Airport Manager Tom Maher said work is expected to start in October and should continue through the spring. Lawrence-Lynch Corp. of Barnstable is the apparent low bidder for the project. The company has done work at the airport in the past.
The expansion comes eight years after the local Airport Commission first proposed expanding the airport.
The commission originally proposed expanding Runway 6/24, the east/west runway, to 5,000 feet in 2007. After objections from neighbors, a compromise plan provided for the Runway 15/33 expansion instead.
In addition to adding 1,000 feet to the north/south runway, the project will add 300-foot emergency stopways to both runaways.
The north/south runway will expand to the south, crossing a one-acre strip of wetlands. The project will compensate for the intrusion by recreating three acres of wetlands just to the west of the runway.
Maher said the north/south runway will be closed during some of the construction.
But once the new runway opens, it will begin taking on an equal share of the jet and turboprop traffic that currently uses the east/west runway exclusively.
With both runways the same size, the airport will begin only one at a time. Depending on wind conditions, some smaller planes may use the north/south runway, while the larger planes are using the east/west runway. While there has not been a collision, the upgrade will improve safety, Maher said.
Plymouth Municipal Airport has been in operation since 1934. It started as a small airstrip and was pressed into service as a military strip during World War II. It is currently classified as a B-II airport, which can accommodate aircraft with 74-foot wingspans and approach speeds of up to 110 mph. It will remain a B-II airport after the expansion.
U.S. Senators Elizabeth Warren and Edward Markey and U.S. Rep.
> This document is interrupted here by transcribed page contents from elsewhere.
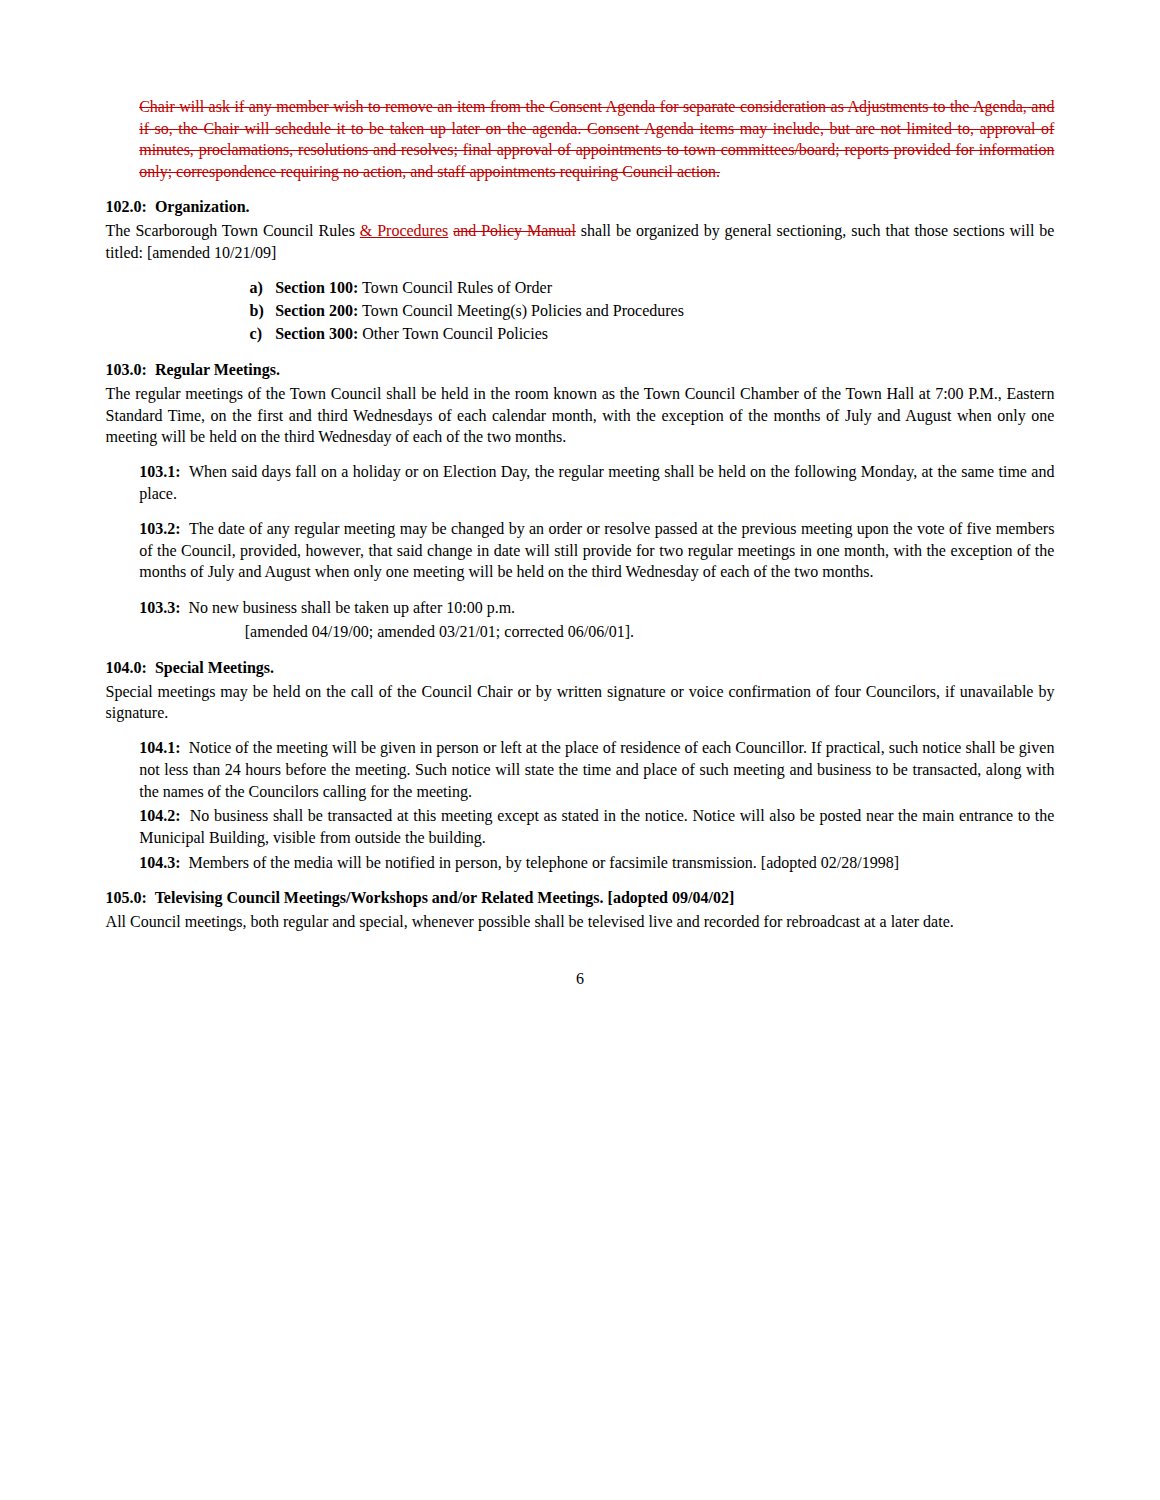Chair will ask if any member wish to remove an item from the Consent Agenda for separate consideration as Adjustments to the Agenda, and if so, the Chair will schedule it to be taken up later on the agenda. Consent Agenda items may include, but are not limited to, approval of minutes, proclamations, resolutions and resolves; final approval of appointments to town committees/board; reports provided for information only; correspondence requiring no action, and staff appointments requiring Council action.
102.0: Organization.
The Scarborough Town Council Rules & Procedures and Policy Manual shall be organized by general sectioning, such that those sections will be titled: [amended 10/21/09]
a) Section 100: Town Council Rules of Order
b) Section 200: Town Council Meeting(s) Policies and Procedures
c) Section 300: Other Town Council Policies
103.0: Regular Meetings.
The regular meetings of the Town Council shall be held in the room known as the Town Council Chamber of the Town Hall at 7:00 P.M., Eastern Standard Time, on the first and third Wednesdays of each calendar month, with the exception of the months of July and August when only one meeting will be held on the third Wednesday of each of the two months.
103.1: When said days fall on a holiday or on Election Day, the regular meeting shall be held on the following Monday, at the same time and place.
103.2: The date of any regular meeting may be changed by an order or resolve passed at the previous meeting upon the vote of five members of the Council, provided, however, that said change in date will still provide for two regular meetings in one month, with the exception of the months of July and August when only one meeting will be held on the third Wednesday of each of the two months.
103.3: No new business shall be taken up after 10:00 p.m.
[amended 04/19/00; amended 03/21/01; corrected 06/06/01].
104.0: Special Meetings.
Special meetings may be held on the call of the Council Chair or by written signature or voice confirmation of four Councilors, if unavailable by signature.
104.1: Notice of the meeting will be given in person or left at the place of residence of each Councillor. If practical, such notice shall be given not less than 24 hours before the meeting. Such notice will state the time and place of such meeting and business to be transacted, along with the names of the Councilors calling for the meeting.
104.2: No business shall be transacted at this meeting except as stated in the notice. Notice will also be posted near the main entrance to the Municipal Building, visible from outside the building.
104.3: Members of the media will be notified in person, by telephone or facsimile transmission. [adopted 02/28/1998]
105.0: Televising Council Meetings/Workshops and/or Related Meetings. [adopted 09/04/02]
All Council meetings, both regular and special, whenever possible shall be televised live and recorded for rebroadcast at a later date.
6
William Keating announced the grant approval earlier this month, noting it as part of a $12 million federal grant package for improvements locally and to airports in New Bedford and Barnstable.
“Regional airports are of vital importance to our local economies, bringing both tourists and commercial goods alike,“ Keating said in a statement. “These grants will ensure that our airports are operating at peak performance for years to come.”